4. Implement OpenAI API for Chatbot Using Express

To execute our system we will use an Express.js server.
Here an example of a small Express.js endpoint to handle the query:

import express, { type Request, type Response } from "express";
import {
  ChatCompletionRequestMessage,
  askDocQuestion,
  indexMarkdownFiles,
} from "./askDocQuestion";

// Automatically fill the vector store with embeddings when server starts
indexMarkdownFiles();

const app = express();

// Parse incoming requests with JSON payloads
app.use(express.json());

type AskRequestBody = {
  messages: ChatCompletionRequestMessage[];
};

// Routes
app.post(
  "/ask",
  async (
    req: Request<undefined, undefined, AskRequestBody>,
    res: Response<string>
  ) => {
    try {
      const response = await askDocQuestion(req.body.messages);

      res.json(response);
    } catch (error) {
      console.error(error);
    }
  }
);

// Start server
app.listen(3000, () => {
  console.log(`Listening on port 3000`);
});

5. UI: Making a Chatbot Interface

On the frontend, I built a small React component with a chat-like interface. It sends messages to my Express backend and displays the replies.

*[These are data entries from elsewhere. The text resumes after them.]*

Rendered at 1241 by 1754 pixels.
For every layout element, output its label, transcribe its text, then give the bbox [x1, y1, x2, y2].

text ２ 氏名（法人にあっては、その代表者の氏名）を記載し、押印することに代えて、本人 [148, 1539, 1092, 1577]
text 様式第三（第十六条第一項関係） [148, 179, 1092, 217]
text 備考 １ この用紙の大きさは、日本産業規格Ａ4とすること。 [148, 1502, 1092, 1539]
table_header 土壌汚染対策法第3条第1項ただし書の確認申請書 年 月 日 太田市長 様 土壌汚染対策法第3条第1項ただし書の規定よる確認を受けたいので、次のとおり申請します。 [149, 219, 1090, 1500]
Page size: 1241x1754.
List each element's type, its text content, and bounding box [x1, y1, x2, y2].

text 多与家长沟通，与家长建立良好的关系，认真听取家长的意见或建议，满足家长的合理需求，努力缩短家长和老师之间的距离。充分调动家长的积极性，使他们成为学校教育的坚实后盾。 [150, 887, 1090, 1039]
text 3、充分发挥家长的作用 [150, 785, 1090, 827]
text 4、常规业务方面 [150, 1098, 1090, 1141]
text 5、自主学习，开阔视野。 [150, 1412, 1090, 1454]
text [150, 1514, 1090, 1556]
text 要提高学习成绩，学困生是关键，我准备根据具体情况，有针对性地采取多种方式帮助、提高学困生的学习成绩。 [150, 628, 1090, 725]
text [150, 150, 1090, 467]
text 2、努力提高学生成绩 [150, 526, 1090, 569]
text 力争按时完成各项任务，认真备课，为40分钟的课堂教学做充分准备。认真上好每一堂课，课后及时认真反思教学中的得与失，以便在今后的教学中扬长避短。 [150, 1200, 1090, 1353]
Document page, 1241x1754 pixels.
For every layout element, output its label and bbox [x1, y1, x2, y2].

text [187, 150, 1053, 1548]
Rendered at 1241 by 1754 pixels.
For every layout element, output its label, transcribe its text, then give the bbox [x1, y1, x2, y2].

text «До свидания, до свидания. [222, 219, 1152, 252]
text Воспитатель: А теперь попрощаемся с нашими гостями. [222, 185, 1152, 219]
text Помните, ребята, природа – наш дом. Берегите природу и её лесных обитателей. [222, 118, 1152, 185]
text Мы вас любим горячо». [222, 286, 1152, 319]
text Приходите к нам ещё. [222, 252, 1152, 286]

Nothing too fancy, so we’ll skip the details.

Code template

I made a code template for you to use as a starting point for your own chatbot.

Live Demo

If you want a test the final implement this chatbot, check out this demo page

My demo Code

Go Further

On Youtube, have a look at this video of Adrien Twarog as treat of OpenAI Embeddings and Vector Databases

I also stumbled upon OpenAI’s Assistants File Search documentation, which might be interesting if you want an alternative approach.

Conclusion

I hope this gives you an idea of how to handle documentation indexing for a chatbot:

  • Using chunking + overlap so that the right context is found,
  • Generating embeddings and storing them for quick vector similarity searches,
  • Finally handing it off to ChatGPT with the relevant context.

I’m not an AI expert, this is just a solution that I found works well for my needs. If you have any tips on improving efficiency or a more polished approach, please let me know. I’d love to hear feedback on vector storage solutions, chunking strategies, or any other performance tips.

Thanks for reading and feel free to share your thoughts!